How is it that GS always has the inside track on knowing what the Federal Reserve and other govt. agencies will do and when it will happen before the Fed does? Crystal ball or con game? Makes you wonder.
How is it that Goldman Sachs over the years “always has the inside track” predicting what the Federal Reserve and other government agencies will do and when they will do it? Does GS have “insider” information or a crystal ball which no one else has? It makes you wonder why GS employees “at the top” conveniently are appointed to major cabinet positions when the WHITE HOUSE changes hands.
free $$$$ brought us here. bubbles need burst. no more bailouts. no more monetizing of debt. to hll with GS....
In the meanwhile, let's taper and start the printing machines first. This should be more effective 🤔
More deceptive 🐂💩
Inflation already at 2.5% and ignorant people think there will be a rate hike lol?
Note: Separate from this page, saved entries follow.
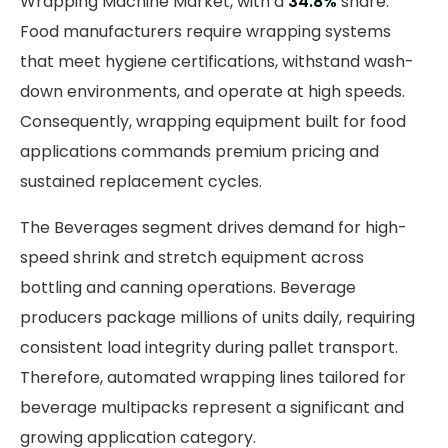
Wrapping Machine Market, with a
34.8%
share.
Food manufacturers require wrapping systems
that meet hygiene certifications, withstand wash-
down environments, and operate at high speeds.
Consequently, wrapping equipment built for food
applications commands premium pricing and
sustained replacement cycles.
The Beverages segment drives demand for high-
speed shrink and stretch equipment across
bottling and canning operations. Beverage
producers package millions of units daily, requiring
consistent load integrity during pallet transport.
Therefore, automated wrapping lines tailored for
beverage multipacks represent a significant and
growing application category.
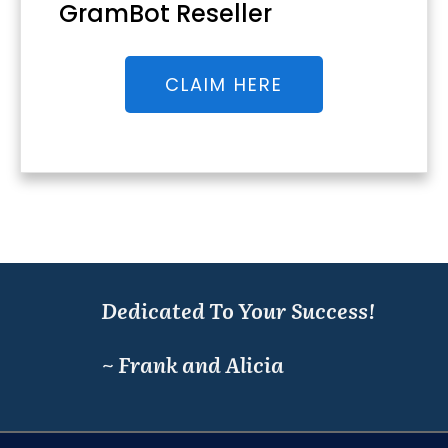
GramBot Reseller
CLAIM HERE
Dedicated To Your Success!
~ Frank and Alicia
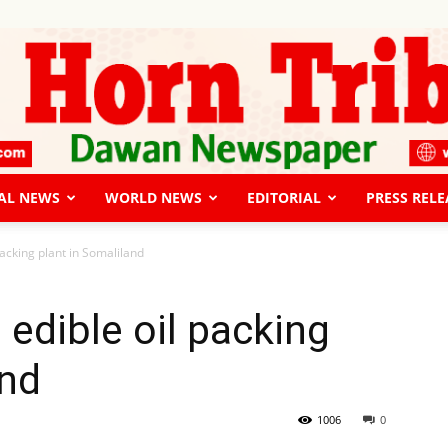
AL NEWS
WORLD NEWS
EDITORIAL
PRESS RELE
The
packing plant in Somaliland
 edible oil packing
and
Horn
1006
0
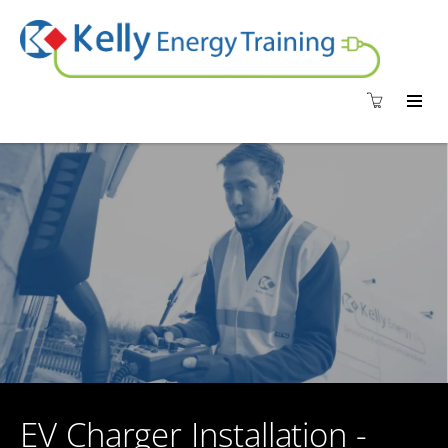
EV Charger Installation -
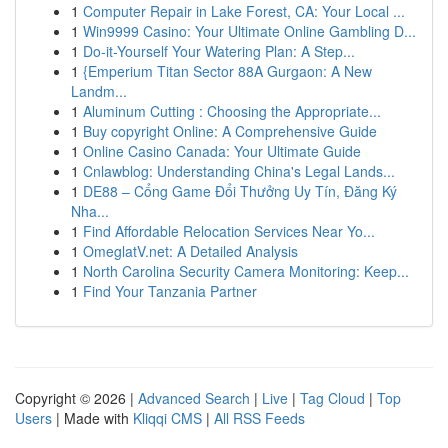
1
Computer Repair in Lake Forest, CA: Your Local ...
1
Win9999 Casino: Your Ultimate Online Gambling D...
1
Do-it-Yourself Your Watering Plan: A Step...
1
{Emperium Titan Sector 88A Gurgaon: A New
Landm...
1
Aluminum Cutting : Choosing the Appropriate...
1
Buy copyright Online: A Comprehensive Guide
1
Online Casino Canada: Your Ultimate Guide
1
Cnlawblog: Understanding China's Legal Lands...
1
DE88 – Cổng Game Đổi Thưởng Uy Tín, Đăng Ký
Nha...
1
Find Affordable Relocation Services Near Yo...
1
OmeglatV.net: A Detailed Analysis
1
North Carolina Security Camera Monitoring: Keep...
1
Find Your Tanzania Partner
Copyright © 2026 |
Advanced Search
|
Live
|
Tag Cloud
|
Top
Users
| Made with
Kliqqi CMS
|
All RSS Feeds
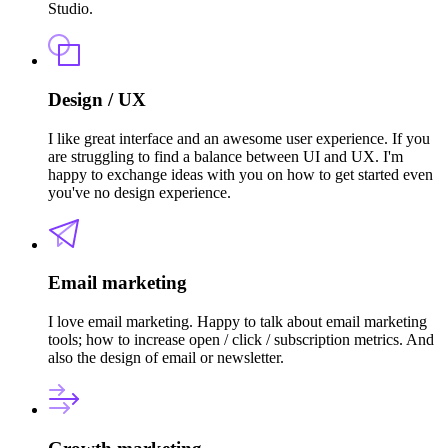
Studio.
Design / UX
I like great interface and an awesome user experience. If you
are struggling to find a balance between UI and UX. I'm
happy to exchange ideas with you on how to get started even
you've no design experience.
Email marketing
I love email marketing. Happy to talk about email marketing
tools; how to increase open / click / subscription metrics. And
also the design of email or newsletter.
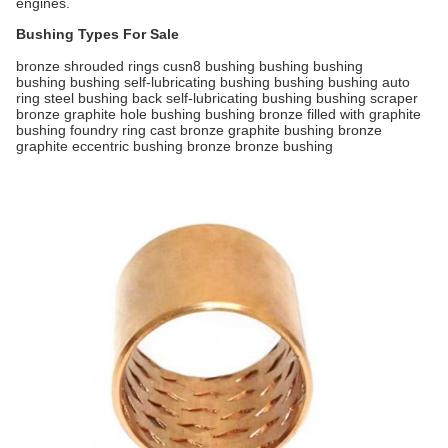
engines.
Bushing Types For Sale
bronze shrouded rings cusn8 bushing bushing bushing
bushing bushing self-lubricating bushing bushing bushing auto
ring steel bushing back self-lubricating bushing bushing scraper
bronze graphite hole bushing bushing bronze filled with graphite
bushing foundry ring cast bronze graphite bushing bronze
graphite eccentric bushing bronze bronze bushing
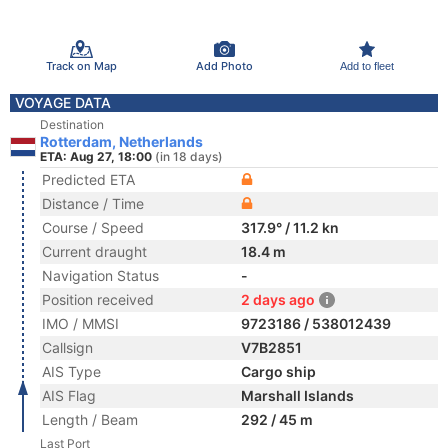
Track on Map
Add Photo
Add to fleet
VOYAGE DATA
Destination
Rotterdam, Netherlands
ETA: Aug 27, 18:00
(in 18 days)
Predicted ETA
Distance / Time
Course / Speed
317.9° / 11.2 kn
Current draught
18.4 m
Navigation Status
-
Position received
2 days ago
IMO / MMSI
9723186 / 538012439
Callsign
V7B2851
AIS Type
Cargo ship
AIS Flag
Marshall Islands
Length / Beam
292 / 45 m
Last Port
2.5%?? What have YOU been smoking?? REAL inflation is close to double digits, and getting worse. Hope you don’t actually think the numbers that this administration puts out are accurate.
house price inflation says it all
, I agree! Real Inflation numbers can only be truthful if the government stops excluding food and gas prices. And then there is the EIA reporting inaccurate gas reserves every Wednesday in an attempt to bring down energy stocks prices on Wall Street.
Of course they do.
Bull market here we come!
ohh really I can't see
What’s coming is a modified version of November 2007. It always starts with slow subtle job cuts from major companies. Slow, Slower, BAM!